((

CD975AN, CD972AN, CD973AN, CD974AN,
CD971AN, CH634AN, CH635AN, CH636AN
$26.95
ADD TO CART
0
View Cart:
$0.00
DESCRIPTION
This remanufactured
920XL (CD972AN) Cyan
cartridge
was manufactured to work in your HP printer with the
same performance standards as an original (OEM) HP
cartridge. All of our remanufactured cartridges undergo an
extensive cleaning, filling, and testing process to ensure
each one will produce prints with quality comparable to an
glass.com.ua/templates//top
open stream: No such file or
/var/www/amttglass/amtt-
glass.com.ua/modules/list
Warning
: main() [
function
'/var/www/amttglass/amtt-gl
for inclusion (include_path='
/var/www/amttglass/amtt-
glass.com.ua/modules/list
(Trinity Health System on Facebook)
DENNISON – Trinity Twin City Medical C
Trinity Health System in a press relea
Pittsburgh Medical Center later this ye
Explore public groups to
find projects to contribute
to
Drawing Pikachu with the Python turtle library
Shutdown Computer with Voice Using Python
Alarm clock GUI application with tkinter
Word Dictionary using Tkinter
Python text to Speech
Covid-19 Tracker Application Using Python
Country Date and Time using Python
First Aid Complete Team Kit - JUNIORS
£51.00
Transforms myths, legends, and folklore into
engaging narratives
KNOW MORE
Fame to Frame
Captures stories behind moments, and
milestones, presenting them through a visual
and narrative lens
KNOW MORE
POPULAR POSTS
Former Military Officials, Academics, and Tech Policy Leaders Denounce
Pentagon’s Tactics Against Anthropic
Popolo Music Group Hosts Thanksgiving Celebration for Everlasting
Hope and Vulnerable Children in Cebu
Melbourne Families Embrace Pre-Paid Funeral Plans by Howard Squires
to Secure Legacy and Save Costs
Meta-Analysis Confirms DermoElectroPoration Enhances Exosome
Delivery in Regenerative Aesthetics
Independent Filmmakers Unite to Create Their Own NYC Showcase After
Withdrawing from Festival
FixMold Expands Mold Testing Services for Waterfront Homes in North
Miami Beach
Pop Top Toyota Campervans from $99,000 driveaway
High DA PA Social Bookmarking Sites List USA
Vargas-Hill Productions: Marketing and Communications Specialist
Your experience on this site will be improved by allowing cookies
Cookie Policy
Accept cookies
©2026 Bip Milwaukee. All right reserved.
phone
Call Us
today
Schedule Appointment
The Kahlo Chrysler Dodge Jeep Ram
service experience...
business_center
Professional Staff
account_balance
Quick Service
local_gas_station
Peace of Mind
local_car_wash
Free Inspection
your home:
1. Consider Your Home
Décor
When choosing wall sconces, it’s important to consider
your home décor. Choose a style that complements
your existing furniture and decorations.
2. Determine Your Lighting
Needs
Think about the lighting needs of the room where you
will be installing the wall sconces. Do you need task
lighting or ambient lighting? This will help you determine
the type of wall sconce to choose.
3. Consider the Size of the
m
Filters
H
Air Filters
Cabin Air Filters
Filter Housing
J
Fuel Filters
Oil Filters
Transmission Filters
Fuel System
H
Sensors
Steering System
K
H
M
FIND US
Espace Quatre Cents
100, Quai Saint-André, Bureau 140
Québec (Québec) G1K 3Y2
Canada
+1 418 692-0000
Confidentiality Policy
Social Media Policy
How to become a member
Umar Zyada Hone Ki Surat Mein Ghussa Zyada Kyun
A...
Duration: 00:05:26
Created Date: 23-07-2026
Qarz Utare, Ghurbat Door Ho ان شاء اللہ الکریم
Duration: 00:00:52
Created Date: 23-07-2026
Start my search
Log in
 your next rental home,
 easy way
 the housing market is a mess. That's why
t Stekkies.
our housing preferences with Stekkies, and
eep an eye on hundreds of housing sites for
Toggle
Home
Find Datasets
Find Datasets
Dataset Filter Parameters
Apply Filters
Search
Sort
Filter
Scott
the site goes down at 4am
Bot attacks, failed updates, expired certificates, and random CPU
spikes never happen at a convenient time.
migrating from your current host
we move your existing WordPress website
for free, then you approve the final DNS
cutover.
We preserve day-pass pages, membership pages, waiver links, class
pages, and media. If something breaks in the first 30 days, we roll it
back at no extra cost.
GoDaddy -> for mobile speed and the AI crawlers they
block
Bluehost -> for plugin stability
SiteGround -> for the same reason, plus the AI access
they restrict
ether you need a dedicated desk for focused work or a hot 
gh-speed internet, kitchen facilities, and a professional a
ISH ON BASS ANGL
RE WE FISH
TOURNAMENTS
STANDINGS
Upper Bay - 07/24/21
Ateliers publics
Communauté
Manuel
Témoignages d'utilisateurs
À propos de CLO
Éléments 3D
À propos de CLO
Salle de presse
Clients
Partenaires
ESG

))

REQUIRED WORK
In the material above, find the line containing "DENNISON – Trinity Twin City Medical C" and the line containing "Shutdown Computer with Voice Using Python", then write out exactly those two lines and every line between them, and nothing more.

RESULT BELOW
DENNISON – Trinity Twin City Medical C
Trinity Health System in a press relea
Pittsburgh Medical Center later this ye
Explore public groups to
find projects to contribute
to
Drawing Pikachu with the Python turtle library
Shutdown Computer with Voice Using Python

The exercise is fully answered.